The book is ambitious in scope and rigorous in detail. It reads more like a textbook than a coffee-table book, but the consistency of visual references throughout helps anchor the text. This book is written by authors with an academic background and experience in design history publishing: Drew Plunkett has written many books on interior design detailing, while Bruce Peter has a specialist interest in ship design, and the sections on cruise ship design earlier in the book are unexpected but fit well within the book’s thesis.
The authors draw a sharp line between ‘interior design’, which they align with commercial practice, and ‘interior decoration’, which they place in the domestic sphere.
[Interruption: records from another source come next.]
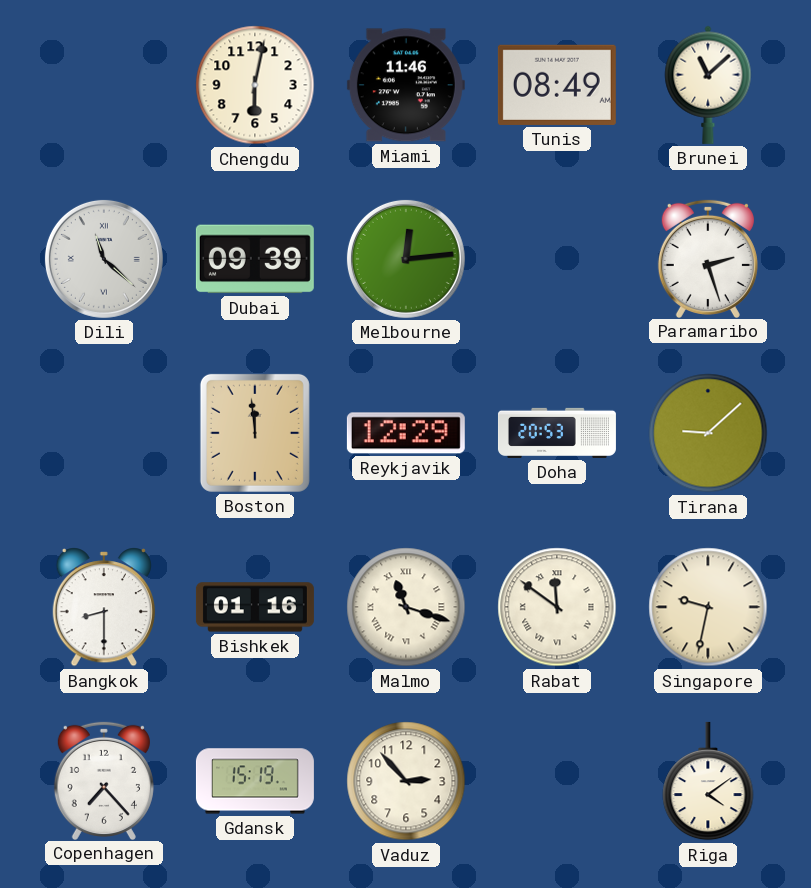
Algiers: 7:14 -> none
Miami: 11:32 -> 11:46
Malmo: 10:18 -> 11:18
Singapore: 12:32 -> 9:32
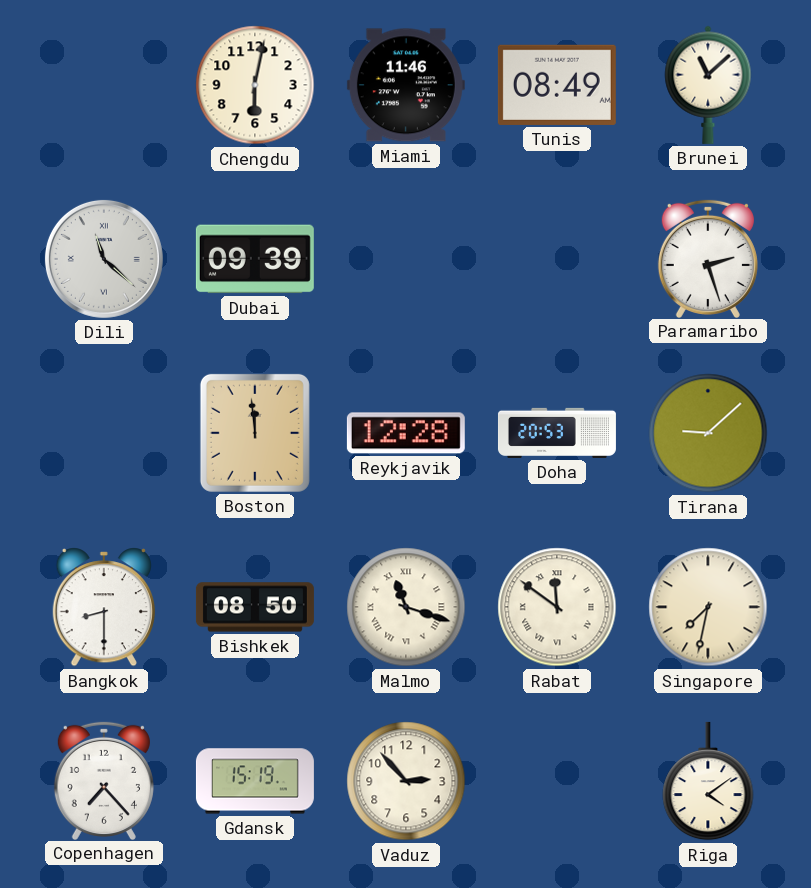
Melbourne: 12:14 -> none
Reykjavik: 12:29 -> 12:28
Bishkek: 01:16 -> 08:50
Singapore: 9:32 -> 7:32
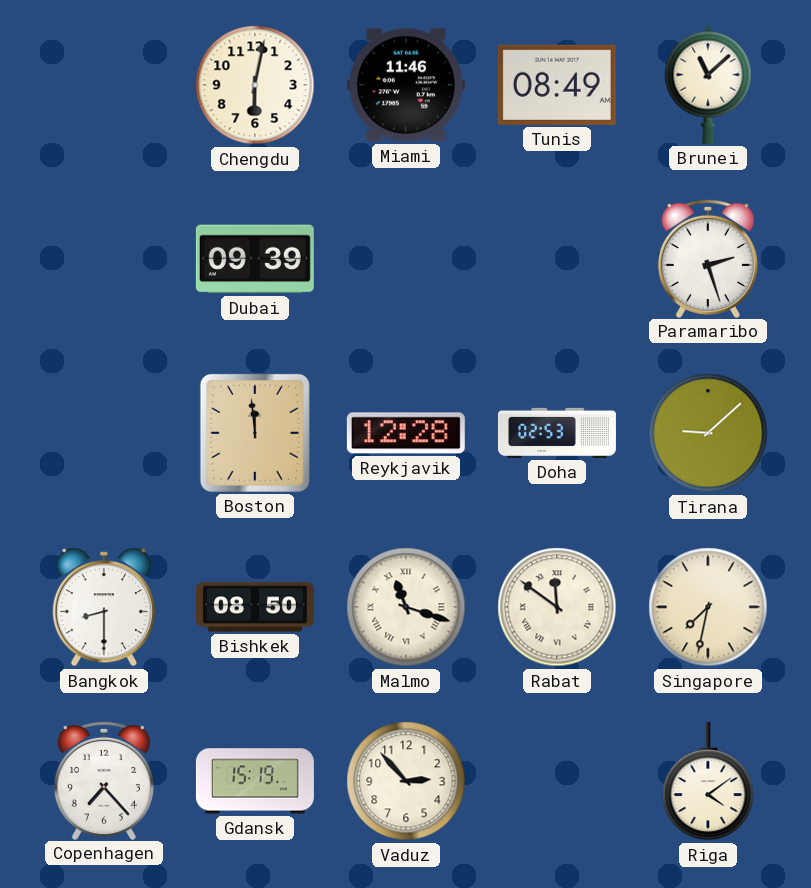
Dili: 11:22 -> none
Doha: 20:53 -> 02:53
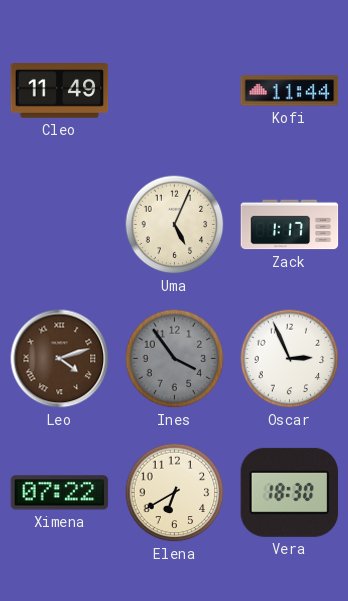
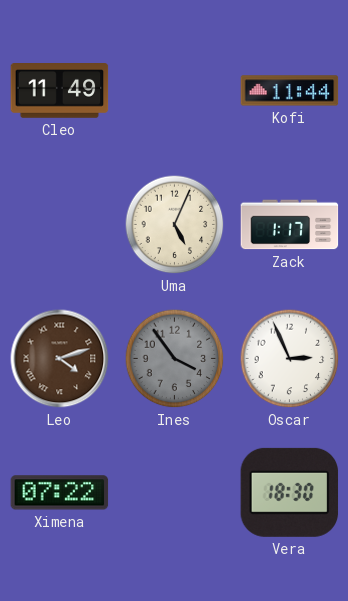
Elena: 6:40 -> none
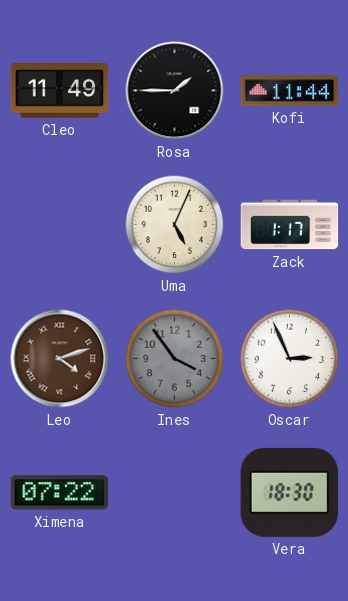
Rosa: none -> 1:45
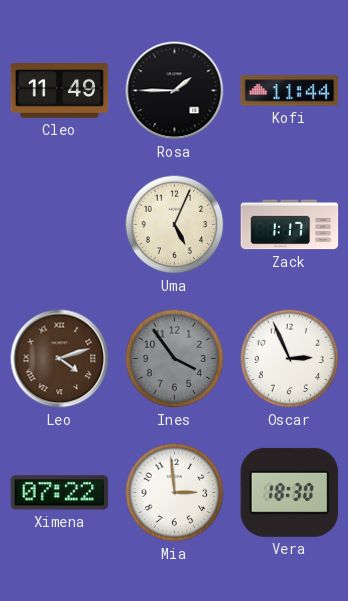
Mia: none -> 2:59
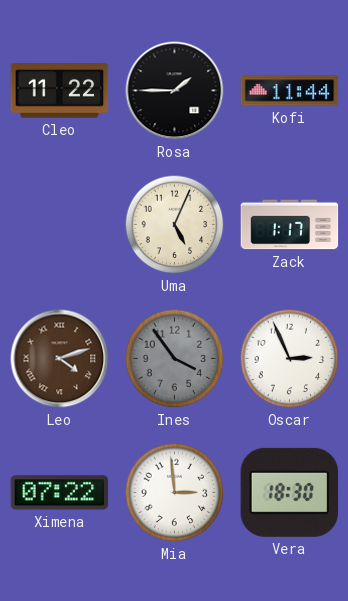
Cleo: 11:49 -> 11:22
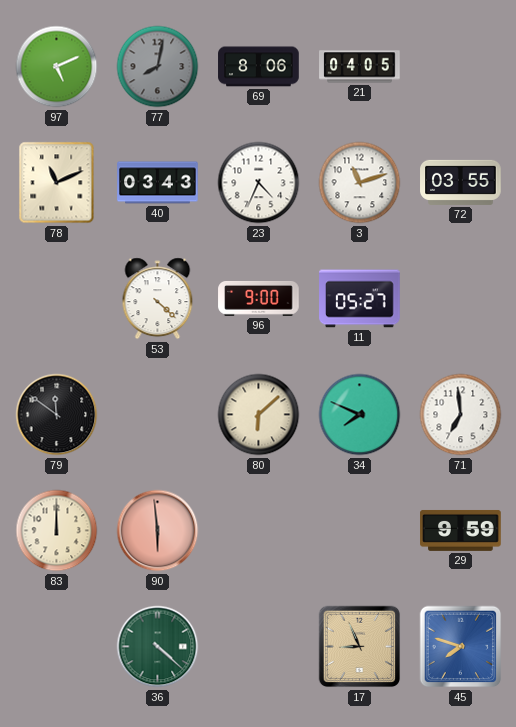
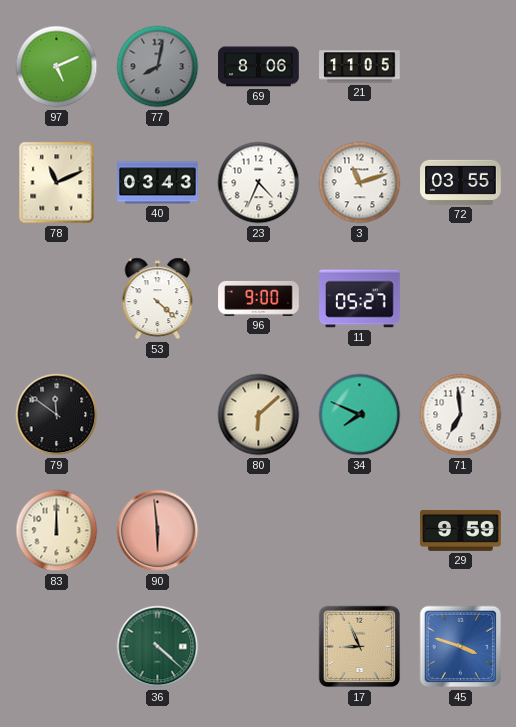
21: 04:05 -> 11:05
45: 7:48 -> 3:48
While this clarifies the book’s focus, it arguably oversimplifies the profession: many residential projects also involve spatial and material interventions that go beyond decoration. That blurring of roles is, in fact, part of what makes collaboration between architects and interior designers so vital.
The commercial interior design sector is therefore this book’s distinctive focus rather than residential interior decoration (as it is referred to by the writers). This makes it a useful reference book for those working in retail, hospitality and office design, and its emphasis on commercial projects offers architects valuable insight into the kinds of spaces where collaboration with interior designers is most critical.